▶ Task item:
Restate word for word the lines of the data below, from the first through the one that has "heart muscle exhibits".
════════
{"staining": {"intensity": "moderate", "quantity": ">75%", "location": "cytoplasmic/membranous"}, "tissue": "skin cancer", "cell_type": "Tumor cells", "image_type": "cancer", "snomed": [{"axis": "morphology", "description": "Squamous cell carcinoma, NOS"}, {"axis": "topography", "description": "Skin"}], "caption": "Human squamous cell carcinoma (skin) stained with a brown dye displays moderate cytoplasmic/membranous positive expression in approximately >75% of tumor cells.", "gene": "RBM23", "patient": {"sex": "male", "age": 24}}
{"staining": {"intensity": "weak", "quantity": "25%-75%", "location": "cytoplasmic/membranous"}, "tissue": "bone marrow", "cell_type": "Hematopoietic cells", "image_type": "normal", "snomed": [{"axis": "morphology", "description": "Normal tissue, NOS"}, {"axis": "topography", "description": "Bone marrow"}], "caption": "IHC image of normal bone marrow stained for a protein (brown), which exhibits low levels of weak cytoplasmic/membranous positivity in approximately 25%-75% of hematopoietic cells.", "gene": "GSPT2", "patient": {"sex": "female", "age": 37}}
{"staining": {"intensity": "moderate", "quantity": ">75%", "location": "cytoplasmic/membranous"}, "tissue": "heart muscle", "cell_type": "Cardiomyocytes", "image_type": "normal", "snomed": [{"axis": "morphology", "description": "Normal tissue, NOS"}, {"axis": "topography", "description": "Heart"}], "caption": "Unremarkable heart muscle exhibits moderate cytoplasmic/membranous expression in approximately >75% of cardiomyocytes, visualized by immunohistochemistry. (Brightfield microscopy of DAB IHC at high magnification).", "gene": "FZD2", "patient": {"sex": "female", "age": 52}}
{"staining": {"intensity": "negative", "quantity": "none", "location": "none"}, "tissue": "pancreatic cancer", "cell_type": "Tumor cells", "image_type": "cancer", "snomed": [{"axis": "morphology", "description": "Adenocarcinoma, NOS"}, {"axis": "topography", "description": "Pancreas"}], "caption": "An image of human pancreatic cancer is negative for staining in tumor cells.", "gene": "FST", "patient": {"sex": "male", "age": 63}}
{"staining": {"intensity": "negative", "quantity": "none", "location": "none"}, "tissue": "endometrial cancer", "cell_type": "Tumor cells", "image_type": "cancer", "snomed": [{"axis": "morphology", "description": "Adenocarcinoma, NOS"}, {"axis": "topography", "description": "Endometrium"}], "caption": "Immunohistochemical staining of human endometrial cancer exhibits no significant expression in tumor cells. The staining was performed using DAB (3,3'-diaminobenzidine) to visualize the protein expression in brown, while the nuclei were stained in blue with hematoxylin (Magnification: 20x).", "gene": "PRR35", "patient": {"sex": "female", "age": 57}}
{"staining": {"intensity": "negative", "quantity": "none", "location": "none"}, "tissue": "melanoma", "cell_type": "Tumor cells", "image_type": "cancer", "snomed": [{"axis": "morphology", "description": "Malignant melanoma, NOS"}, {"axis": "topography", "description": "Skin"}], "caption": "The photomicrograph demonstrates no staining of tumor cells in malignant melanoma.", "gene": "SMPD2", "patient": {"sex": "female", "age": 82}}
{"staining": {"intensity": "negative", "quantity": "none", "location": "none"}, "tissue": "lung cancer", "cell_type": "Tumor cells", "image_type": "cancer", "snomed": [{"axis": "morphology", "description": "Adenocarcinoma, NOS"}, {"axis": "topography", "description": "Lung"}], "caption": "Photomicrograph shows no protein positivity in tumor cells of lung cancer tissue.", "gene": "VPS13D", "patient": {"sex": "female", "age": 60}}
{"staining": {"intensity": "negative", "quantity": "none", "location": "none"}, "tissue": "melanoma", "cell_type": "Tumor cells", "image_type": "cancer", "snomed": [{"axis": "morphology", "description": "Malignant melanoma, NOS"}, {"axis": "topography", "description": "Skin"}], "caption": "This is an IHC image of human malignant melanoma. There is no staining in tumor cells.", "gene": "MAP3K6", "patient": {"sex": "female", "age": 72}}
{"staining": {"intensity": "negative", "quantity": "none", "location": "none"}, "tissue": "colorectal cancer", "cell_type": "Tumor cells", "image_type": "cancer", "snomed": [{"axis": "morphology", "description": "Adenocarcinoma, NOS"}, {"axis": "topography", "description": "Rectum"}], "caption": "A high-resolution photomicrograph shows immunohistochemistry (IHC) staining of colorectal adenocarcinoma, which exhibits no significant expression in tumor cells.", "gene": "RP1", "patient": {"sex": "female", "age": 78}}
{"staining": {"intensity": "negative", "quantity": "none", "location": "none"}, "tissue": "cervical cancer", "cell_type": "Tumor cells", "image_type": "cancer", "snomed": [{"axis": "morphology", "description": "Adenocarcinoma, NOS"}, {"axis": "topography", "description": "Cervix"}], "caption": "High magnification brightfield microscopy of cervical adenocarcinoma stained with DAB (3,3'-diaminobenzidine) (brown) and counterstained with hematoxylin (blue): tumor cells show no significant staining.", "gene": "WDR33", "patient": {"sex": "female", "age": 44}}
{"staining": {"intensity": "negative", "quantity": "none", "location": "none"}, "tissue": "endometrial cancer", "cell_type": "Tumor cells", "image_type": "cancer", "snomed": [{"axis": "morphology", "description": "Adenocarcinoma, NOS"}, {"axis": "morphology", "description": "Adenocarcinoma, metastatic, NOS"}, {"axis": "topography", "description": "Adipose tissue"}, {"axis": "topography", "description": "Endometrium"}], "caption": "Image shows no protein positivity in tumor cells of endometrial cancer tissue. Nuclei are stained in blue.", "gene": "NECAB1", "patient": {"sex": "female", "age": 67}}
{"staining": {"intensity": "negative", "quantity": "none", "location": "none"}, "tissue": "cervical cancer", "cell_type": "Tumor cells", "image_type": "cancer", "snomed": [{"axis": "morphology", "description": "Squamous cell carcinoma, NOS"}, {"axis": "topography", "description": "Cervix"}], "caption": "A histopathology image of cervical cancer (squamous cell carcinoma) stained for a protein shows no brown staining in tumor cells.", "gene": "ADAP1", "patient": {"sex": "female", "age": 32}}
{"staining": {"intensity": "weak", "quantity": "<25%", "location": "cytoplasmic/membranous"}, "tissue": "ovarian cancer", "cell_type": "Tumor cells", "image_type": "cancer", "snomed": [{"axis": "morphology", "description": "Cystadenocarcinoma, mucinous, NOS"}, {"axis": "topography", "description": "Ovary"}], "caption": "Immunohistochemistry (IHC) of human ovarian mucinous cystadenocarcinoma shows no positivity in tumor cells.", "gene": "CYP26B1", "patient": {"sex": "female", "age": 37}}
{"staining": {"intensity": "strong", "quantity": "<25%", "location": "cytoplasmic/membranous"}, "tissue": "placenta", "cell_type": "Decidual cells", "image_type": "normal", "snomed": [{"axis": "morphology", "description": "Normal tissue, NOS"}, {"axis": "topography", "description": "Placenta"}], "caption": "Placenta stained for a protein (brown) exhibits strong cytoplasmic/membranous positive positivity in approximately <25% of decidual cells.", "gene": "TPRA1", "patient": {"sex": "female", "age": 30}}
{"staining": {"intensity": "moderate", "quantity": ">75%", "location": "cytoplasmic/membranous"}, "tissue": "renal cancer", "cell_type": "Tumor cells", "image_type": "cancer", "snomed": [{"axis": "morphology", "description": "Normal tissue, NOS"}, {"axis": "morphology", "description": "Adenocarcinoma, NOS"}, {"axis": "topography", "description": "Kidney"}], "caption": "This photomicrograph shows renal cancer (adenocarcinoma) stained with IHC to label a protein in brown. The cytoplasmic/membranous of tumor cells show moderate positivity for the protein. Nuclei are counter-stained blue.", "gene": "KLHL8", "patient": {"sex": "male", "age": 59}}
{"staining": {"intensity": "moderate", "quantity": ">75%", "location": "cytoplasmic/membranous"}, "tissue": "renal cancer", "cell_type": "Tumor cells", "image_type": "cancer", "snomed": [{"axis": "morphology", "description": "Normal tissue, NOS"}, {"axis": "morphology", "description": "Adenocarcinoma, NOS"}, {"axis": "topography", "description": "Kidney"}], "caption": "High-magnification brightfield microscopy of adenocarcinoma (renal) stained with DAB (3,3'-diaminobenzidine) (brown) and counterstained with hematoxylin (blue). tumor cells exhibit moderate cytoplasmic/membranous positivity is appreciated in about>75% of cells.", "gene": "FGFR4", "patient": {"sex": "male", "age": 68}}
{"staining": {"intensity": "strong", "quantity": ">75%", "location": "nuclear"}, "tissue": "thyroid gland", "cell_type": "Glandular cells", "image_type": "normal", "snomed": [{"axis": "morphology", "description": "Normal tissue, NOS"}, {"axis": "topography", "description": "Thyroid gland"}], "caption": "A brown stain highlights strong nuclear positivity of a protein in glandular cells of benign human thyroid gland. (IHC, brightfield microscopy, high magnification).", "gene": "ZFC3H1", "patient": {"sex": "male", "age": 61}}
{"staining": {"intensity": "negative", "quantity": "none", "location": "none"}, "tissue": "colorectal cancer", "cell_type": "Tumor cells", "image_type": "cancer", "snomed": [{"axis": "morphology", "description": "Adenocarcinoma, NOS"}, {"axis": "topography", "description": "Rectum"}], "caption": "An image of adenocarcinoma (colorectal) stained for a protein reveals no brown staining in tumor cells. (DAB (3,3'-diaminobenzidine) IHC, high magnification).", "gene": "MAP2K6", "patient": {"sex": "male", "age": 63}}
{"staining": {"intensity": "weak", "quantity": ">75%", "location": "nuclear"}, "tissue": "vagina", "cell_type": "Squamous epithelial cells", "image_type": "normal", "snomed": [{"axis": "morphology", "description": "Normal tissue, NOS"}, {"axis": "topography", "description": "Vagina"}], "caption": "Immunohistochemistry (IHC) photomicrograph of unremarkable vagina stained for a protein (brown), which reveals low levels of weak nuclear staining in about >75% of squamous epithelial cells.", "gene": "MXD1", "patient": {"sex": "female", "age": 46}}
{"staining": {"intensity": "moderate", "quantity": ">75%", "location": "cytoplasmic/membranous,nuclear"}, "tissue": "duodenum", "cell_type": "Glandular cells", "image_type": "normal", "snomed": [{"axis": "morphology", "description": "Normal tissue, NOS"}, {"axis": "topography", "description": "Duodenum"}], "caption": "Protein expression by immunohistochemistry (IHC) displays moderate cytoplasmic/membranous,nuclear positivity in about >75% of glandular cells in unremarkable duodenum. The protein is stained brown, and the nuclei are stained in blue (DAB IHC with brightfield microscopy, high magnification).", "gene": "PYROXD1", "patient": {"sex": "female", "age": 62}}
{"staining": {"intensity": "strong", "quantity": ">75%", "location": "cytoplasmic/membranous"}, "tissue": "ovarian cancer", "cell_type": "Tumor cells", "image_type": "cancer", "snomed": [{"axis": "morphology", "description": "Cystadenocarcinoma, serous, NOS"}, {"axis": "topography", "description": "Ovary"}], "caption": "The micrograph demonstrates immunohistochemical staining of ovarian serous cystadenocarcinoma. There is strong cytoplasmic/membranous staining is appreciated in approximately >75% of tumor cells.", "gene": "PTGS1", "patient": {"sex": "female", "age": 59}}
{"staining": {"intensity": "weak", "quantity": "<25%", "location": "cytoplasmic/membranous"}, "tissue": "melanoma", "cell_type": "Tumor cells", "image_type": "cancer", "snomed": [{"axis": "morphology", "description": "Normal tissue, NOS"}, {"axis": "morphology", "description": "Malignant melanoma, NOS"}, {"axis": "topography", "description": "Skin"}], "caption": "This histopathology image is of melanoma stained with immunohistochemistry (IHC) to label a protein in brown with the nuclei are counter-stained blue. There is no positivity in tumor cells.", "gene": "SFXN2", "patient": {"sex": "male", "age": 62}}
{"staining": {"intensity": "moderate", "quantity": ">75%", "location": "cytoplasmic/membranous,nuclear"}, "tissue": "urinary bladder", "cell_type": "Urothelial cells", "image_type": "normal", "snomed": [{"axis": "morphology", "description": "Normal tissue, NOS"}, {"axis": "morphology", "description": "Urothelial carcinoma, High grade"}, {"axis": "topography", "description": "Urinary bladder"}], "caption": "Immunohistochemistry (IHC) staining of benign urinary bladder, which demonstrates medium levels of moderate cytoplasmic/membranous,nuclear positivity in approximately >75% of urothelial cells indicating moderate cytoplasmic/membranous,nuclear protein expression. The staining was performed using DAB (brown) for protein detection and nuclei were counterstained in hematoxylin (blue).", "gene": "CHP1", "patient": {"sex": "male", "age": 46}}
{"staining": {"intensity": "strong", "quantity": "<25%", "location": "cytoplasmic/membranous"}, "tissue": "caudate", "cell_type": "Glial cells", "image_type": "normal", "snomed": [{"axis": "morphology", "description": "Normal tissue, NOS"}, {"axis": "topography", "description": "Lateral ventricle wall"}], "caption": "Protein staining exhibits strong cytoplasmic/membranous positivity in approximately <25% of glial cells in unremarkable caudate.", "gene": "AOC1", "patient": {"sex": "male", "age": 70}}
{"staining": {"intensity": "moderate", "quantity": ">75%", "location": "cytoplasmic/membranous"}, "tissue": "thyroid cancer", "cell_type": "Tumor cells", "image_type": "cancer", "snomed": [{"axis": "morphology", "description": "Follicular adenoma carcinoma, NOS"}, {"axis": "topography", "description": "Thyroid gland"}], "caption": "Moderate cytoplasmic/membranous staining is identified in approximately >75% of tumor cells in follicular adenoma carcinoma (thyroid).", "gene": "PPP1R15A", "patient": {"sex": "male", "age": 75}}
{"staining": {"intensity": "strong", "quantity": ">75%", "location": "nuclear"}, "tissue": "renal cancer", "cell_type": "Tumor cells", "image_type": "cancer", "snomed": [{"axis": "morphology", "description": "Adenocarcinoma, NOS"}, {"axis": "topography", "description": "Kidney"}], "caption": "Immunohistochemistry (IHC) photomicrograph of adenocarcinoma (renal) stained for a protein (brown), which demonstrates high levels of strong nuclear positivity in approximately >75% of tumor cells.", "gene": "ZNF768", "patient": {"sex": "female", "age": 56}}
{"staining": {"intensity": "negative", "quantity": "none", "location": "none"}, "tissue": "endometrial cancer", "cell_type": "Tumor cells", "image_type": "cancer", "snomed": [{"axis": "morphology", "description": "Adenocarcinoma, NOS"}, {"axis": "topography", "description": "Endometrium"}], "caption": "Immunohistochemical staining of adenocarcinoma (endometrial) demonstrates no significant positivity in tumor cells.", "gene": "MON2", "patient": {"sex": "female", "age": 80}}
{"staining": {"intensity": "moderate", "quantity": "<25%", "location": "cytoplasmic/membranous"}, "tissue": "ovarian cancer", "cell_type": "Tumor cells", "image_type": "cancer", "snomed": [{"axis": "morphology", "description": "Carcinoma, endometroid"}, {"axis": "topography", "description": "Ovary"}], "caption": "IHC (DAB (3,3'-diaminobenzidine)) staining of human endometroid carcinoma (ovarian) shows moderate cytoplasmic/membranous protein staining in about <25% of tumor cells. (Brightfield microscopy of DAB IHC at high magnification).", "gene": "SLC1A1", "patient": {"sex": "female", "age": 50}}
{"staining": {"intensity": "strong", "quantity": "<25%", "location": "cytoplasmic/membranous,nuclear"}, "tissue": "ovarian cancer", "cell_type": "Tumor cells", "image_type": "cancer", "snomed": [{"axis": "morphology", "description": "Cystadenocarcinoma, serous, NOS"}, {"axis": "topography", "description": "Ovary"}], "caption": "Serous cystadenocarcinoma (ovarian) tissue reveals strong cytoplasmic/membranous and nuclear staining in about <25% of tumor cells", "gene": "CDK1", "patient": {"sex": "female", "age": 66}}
════════
▶ Result for this task:
{"staining": {"intensity": "moderate", "quantity": ">75%", "location": "cytoplasmic/membranous"}, "tissue": "skin cancer", "cell_type": "Tumor cells", "image_type": "cancer", "snomed": [{"axis": "morphology", "description": "Squamous cell carcinoma, NOS"}, {"axis": "topography", "description": "Skin"}], "caption": "Human squamous cell carcinoma (skin) stained with a brown dye displays moderate cytoplasmic/membranous positive expression in approximately >75% of tumor cells.", "gene": "RBM23", "patient": {"sex": "male", "age": 24}}
{"staining": {"intensity": "weak", "quantity": "25%-75%", "location": "cytoplasmic/membranous"}, "tissue": "bone marrow", "cell_type": "Hematopoietic cells", "image_type": "normal", "snomed": [{"axis": "morphology", "description": "Normal tissue, NOS"}, {"axis": "topography", "description": "Bone marrow"}], "caption": "IHC image of normal bone marrow stained for a protein (brown), which exhibits low levels of weak cytoplasmic/membranous positivity in approximately 25%-75% of hematopoietic cells.", "gene": "GSPT2", "patient": {"sex": "female", "age": 37}}
{"staining": {"intensity": "moderate", "quantity": ">75%", "location": "cytoplasmic/membranous"}, "tissue": "heart muscle", "cell_type": "Cardiomyocytes", "image_type": "normal", "snomed": [{"axis": "morphology", "description": "Normal tissue, NOS"}, {"axis": "topography", "description": "Heart"}], "caption": "Unremarkable heart muscle exhibits moderate cytoplasmic/membranous expression in approximately >75% of cardiomyocytes, visualized by immunohistochemistry. (Brightfield microscopy of DAB IHC at high magnification).", "gene": "FZD2", "patient": {"sex": "female", "age": 52}}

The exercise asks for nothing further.